韓国「学歴偏重」変わるか 見直し進む教育環境の今

 学歴社会として知られる韓国で教育環境の見直しが進んでいる。政府はエリート養成を目指す特殊学校などを一般高校に転換し、高校の序列解消を推進。地方の大学では優秀な学生のソウルへの流出防止策も始まった。ただ、こうした取り組みが根強い学歴偏重の風潮を変えられるかは不透明で、海外進学を目指す若者も増えている。(釜山・具志堅聡)

 

エリート養成校を一般高校に

 釜山市海雲台区の釜山センタム女子高は、今年2月まで釜山国際外国語高という学校名だった。「外国語高校」は語学の専門家育成を目指す公立や私立の高校。同女子高は2019年に一般高に転換し、外国語高時代に入学した生徒の卒業に合わせて名称を変えた。

 現在も英語に加え、日本、中国、ドイツの3カ国語から希望する言語を選んで3年間学ぶことができる。今年の卒業生約130人のうち、最難関のソウル大に8人が合格した。(イ・ジンソプ)教頭は「多くの人は外国語高などの生徒だけが良い大学に進学すると思っているが、それが違うことを一般高として示したい」と語る。

 韓国では一般高のほかに、外国語高や独自の教育カリキュラムが認められた自律型私立高など特殊な学校がある。国際人材の育成や教育の多様化を目指して設立されたが、ソウル大など難関大の合格者を多数輩出し、実態はエリートが集まる進学校となっている。「高額な学費がかかる学校もある。結果的に裕福な家庭の優秀な生徒を選抜している」(教育関係者)と問題視する声もある。

 こうした中、文在寅(ムン・ジェイン)政権は外国語高や自律型私立高などを25年までに一般高に転換する方針。高校の序列化解消に本腰を入れている。公立外国語高の教員は「平均的な教育内容に変更されるのは残念だが、学歴社会の現状から見てもやむを得ない」と話す。

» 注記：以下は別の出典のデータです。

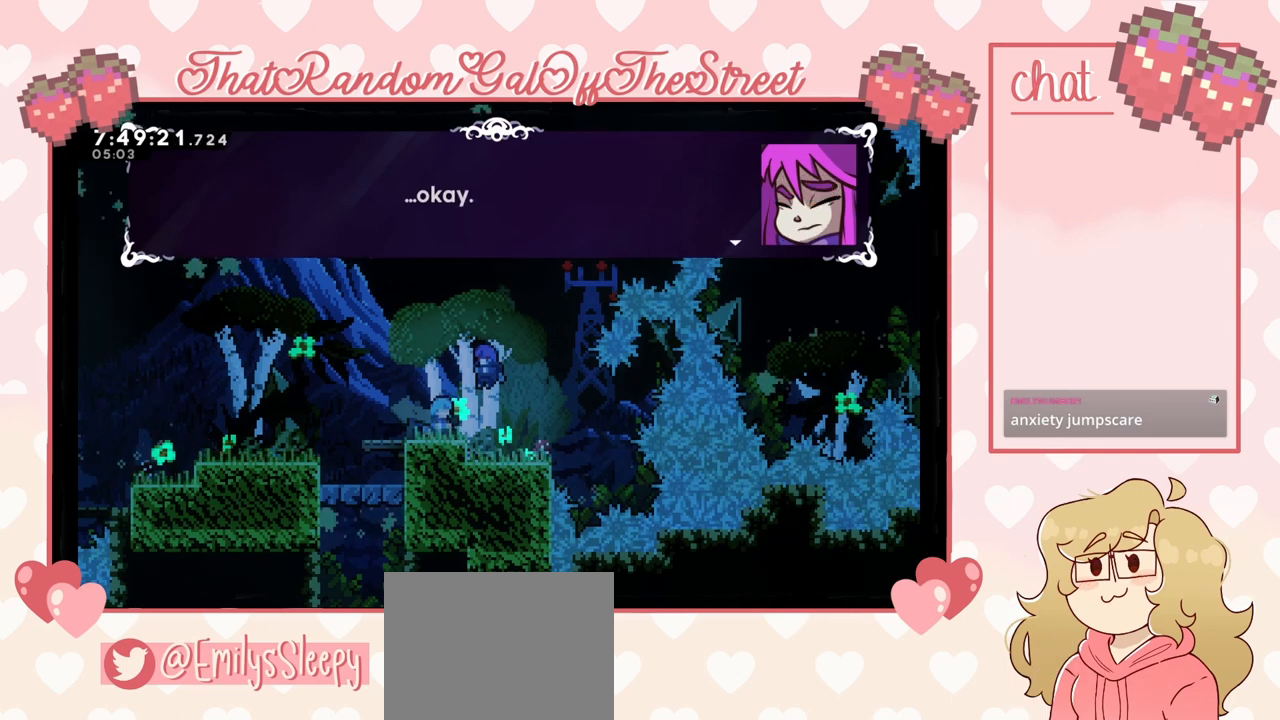
{"buttons": [], "left_stick": "center", "right_stick": "center", "events": []}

 ただ、名称変更だけで授業内容が以前と変わらない学校も出てきそうだ。「一般高に転換しても解決するとは思わない。また同じような役割を持つ別の高校に生徒が集まるだけ」と釜山の教育関係者は指摘する。

脱ソウル集中へ「地域枠」拡大

 ソウル首都圏への一極集中が進む中、釜山では優秀な人材の流出をどう防ぐかが課題となっている。釜山大は23年入学の医学部の定員125人のうち約8割を、地元出身者から選ぶ「地域人材選考」とする計画だ。釜山と周辺の蔚山市、慶尚南道の出身者を対象とする。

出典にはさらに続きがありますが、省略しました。